> [Activity]: The string "middle" appears in some lines of the data. Report how many, with no other words.

> [Extracted information]:
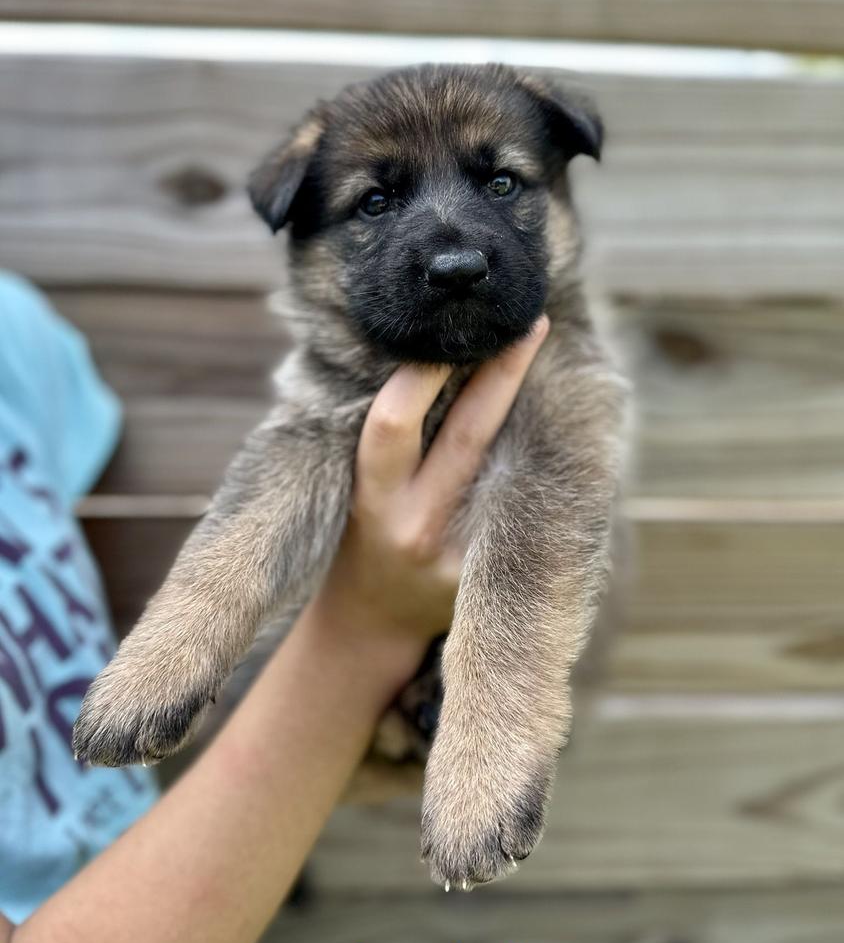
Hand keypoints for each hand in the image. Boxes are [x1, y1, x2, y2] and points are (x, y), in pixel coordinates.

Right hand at [312, 316, 549, 693]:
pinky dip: (539, 457)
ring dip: (532, 409)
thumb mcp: (354, 486)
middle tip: (531, 321)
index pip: (393, 423)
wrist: (375, 620)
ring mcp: (462, 555)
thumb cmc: (360, 533)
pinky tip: (561, 422)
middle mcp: (418, 527)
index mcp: (374, 500)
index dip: (422, 371)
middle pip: (469, 435)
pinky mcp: (494, 570)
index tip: (448, 324)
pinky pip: (522, 500)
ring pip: (507, 465)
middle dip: (502, 372)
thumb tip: (428, 349)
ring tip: (550, 354)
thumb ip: (387, 437)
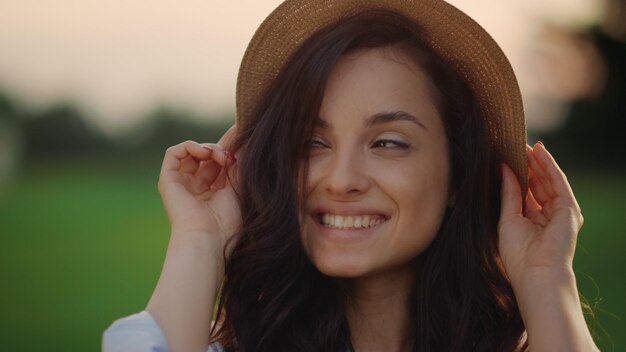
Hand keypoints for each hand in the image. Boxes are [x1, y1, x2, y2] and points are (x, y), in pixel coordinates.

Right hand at [157, 125, 240, 250]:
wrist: (206, 238)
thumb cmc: (226, 223)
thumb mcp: (238, 189)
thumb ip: (238, 166)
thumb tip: (244, 144)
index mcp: (214, 191)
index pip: (220, 162)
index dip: (230, 147)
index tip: (243, 132)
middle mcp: (197, 186)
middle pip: (208, 155)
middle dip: (223, 146)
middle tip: (236, 144)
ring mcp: (182, 183)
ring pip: (193, 152)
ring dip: (209, 148)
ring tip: (222, 156)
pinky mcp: (168, 180)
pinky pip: (174, 153)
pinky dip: (190, 146)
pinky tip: (206, 152)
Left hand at [498, 141, 583, 288]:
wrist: (536, 274)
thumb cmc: (517, 254)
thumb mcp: (507, 218)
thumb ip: (508, 193)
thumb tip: (502, 168)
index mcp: (529, 220)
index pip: (524, 191)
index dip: (516, 173)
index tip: (504, 155)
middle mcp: (545, 215)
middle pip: (536, 183)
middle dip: (526, 164)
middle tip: (513, 143)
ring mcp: (559, 212)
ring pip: (547, 180)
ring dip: (537, 161)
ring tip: (524, 143)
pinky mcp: (569, 210)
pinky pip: (558, 182)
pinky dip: (549, 165)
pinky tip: (539, 151)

> [Written response]: 12